━━ EXCERPTED PASSAGE
Skip to content

Vacuumer

Deepak Babu edited this page Dec 17, 2025 · 1 revision

Overview

The Vacuumer is a storage management component in the Springtail database system that reclaims disk space from expired data. Springtail follows an append-only storage model — mutations (inserts, updates, deletes) create new extents rather than modifying existing data in place. Once a new extent is written, the previous extent becomes "expired" and eligible for vacuum.

XID-based safety is central to the Vacuumer's operation: it only reclaims extents that have expired at an XID and all active transactions have moved past that XID point. The vacuum cutoff XID is computed as min(min_fdw_xid, last_committed_xid, min_index_xid), ensuring that foreign data wrapper queries, uncommitted transactions, and ongoing index operations can still access the data they need.

The Vacuumer operates as a singleton background service that:

  • Tracks expired extents (superseded by new extents) and dropped table snapshots
  • Performs hole punching via fallocate() to return unused disk blocks to the filesystem
  • Cleans up dropped table directories and old snapshot/roots files

Key Components

Component Description
Vacuumer Main singleton class managing vacuum operations (vacuumer.hh:97)
VacuumerUtils Utility class for querying vacuum state without instantiating the full Vacuumer (vacuumer.hh:42)
VacuumConfig Namespace with configuration defaults: block size for hole punching (4KB), global vacuum file size threshold to trigger vacuum run (20KB), max expired extent entries held in memory before flushing to disk (10K)
HoleInfo Struct holding an expired extent's location: { offset, size } (vacuumer.hh:199-202)
ExtentMap Tracks expired extents: file → xid → vector<HoleInfo> (vacuumer.hh:240)
SnapshotMap Tracks expired snapshots: db_id → xid → list<paths> (vacuumer.hh:247)
Global vacuum file Persistent log of pending vacuum work (.global.vcm)
Partial files Track unaligned leftover regions that couldn't be hole-punched (_partials.vcm)
━━━━
━━ MATERIAL SUPPLIED
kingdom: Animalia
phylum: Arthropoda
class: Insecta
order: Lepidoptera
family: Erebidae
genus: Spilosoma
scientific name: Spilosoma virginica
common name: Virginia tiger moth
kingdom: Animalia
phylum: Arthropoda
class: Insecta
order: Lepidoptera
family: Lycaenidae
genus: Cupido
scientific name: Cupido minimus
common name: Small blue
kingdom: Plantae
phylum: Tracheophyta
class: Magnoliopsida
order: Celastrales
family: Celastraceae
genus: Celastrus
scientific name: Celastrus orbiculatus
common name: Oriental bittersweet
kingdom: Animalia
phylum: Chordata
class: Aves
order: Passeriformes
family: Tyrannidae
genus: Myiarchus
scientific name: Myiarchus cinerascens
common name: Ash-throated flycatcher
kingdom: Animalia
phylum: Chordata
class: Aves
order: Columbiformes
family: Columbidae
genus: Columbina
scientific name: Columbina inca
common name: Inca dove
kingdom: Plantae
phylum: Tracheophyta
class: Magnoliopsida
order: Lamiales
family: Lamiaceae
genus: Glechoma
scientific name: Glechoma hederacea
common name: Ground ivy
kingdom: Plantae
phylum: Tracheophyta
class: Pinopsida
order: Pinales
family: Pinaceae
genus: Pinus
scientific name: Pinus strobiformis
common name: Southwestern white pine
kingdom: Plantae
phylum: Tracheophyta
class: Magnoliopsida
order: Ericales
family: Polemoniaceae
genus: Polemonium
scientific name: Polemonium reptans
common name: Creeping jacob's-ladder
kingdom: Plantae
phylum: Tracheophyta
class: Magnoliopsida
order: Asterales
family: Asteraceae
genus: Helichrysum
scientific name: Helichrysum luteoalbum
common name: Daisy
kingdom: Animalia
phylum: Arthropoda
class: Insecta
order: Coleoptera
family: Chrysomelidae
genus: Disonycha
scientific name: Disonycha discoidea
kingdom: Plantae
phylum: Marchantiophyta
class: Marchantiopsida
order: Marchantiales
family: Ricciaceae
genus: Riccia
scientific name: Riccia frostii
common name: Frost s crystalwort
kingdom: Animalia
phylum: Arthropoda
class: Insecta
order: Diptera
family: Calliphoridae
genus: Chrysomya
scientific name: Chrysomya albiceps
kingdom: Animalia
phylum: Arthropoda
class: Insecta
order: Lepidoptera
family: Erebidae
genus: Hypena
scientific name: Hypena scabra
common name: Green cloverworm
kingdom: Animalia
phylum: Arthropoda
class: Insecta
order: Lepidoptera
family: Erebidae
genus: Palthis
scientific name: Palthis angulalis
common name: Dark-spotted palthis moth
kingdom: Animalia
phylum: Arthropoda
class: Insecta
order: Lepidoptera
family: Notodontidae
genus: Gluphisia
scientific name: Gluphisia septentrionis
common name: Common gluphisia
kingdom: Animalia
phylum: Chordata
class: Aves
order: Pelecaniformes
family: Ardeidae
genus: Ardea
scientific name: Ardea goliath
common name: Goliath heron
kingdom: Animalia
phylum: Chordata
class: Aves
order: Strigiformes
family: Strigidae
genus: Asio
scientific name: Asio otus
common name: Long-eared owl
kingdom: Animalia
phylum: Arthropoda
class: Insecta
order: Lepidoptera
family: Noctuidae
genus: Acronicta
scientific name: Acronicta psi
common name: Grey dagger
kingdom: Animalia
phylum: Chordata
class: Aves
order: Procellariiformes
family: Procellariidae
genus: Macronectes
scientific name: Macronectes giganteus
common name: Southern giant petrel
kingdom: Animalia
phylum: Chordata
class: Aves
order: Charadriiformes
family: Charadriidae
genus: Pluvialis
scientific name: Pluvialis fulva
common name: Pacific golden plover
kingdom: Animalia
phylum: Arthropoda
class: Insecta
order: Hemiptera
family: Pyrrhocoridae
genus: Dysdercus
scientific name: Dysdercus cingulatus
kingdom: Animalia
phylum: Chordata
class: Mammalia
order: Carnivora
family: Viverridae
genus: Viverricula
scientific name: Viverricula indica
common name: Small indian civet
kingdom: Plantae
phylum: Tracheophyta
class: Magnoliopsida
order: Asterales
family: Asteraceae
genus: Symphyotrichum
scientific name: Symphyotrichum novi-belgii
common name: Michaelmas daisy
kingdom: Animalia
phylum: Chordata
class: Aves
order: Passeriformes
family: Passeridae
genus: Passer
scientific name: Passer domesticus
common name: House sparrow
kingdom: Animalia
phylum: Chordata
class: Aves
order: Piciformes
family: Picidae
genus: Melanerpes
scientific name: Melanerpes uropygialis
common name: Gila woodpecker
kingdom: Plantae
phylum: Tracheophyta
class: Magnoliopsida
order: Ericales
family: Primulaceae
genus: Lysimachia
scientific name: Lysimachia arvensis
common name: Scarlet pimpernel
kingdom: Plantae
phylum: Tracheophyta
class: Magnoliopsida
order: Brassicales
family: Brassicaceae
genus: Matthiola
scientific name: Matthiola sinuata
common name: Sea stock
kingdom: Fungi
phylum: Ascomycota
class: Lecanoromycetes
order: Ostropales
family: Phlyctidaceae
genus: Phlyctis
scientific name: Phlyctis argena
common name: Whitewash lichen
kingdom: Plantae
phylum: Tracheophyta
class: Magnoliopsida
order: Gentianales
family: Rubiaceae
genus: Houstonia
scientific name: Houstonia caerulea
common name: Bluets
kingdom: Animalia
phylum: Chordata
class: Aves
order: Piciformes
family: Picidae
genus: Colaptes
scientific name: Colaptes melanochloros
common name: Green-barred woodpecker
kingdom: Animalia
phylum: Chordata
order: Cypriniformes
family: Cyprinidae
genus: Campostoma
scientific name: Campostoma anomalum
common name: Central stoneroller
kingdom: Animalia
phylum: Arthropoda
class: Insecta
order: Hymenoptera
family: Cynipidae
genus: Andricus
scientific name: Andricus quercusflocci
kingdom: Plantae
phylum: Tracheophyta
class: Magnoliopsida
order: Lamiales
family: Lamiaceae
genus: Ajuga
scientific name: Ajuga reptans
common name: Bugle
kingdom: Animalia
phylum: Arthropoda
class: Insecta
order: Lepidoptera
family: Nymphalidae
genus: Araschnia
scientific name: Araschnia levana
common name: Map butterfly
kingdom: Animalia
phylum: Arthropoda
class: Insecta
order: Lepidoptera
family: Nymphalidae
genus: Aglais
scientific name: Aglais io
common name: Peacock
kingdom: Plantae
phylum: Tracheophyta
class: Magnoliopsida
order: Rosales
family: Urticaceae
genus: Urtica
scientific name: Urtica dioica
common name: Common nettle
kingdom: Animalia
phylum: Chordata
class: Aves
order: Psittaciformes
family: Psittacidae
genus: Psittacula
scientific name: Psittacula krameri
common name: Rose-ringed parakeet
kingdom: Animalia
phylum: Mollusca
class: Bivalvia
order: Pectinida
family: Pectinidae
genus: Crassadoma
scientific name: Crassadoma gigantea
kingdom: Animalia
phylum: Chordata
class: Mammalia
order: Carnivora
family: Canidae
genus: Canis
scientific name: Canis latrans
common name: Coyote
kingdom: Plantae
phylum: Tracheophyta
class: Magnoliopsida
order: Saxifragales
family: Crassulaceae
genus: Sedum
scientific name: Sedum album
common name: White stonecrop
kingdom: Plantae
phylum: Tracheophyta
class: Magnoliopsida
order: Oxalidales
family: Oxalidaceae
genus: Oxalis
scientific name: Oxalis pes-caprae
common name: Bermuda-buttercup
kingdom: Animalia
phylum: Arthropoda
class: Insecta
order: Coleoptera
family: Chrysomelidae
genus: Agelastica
━━━━
> [GIVEN REQUEST 1]:
Condense the paragraph of the Vacuumer page that begins "XID-based safety is central" into a shorter version that keeps its main facts.
> [GIVEN REQUEST 2]:
Reproduce the Vacuumer page between "The Vacuumer is" and "data they need.", inclusive, changing "append-only" to "write-once".
The listing has no connection to the Vacuumer page.

> [PROBLEM SOLUTION 1]:
The Vacuumer relies on XID-based safety. It reclaims only extents that expired at an XID that every active transaction has already passed. The cutoff XID is min(min_fdw_xid, last_committed_xid, min_index_xid). This keeps data available to foreign data wrapper queries, uncommitted transactions, and ongoing index operations.

> [PROBLEM SOLUTION 2]:
The Vacuumer is a storage management component in the Springtail database system that reclaims disk space from expired data. Springtail follows an write-once storage model — mutations (inserts, updates, deletes) create new extents rather than modifying existing data in place. Once a new extent is written, the previous extent becomes "expired" and eligible for vacuum.

XID-based safety is central to the Vacuumer's operation: it only reclaims extents that have expired at an XID and all active transactions have moved past that XID point. The vacuum cutoff XID is computed as min(min_fdw_xid, last_committed_xid, min_index_xid), ensuring that foreign data wrapper queries, uncommitted transactions, and ongoing index operations can still access the data they need.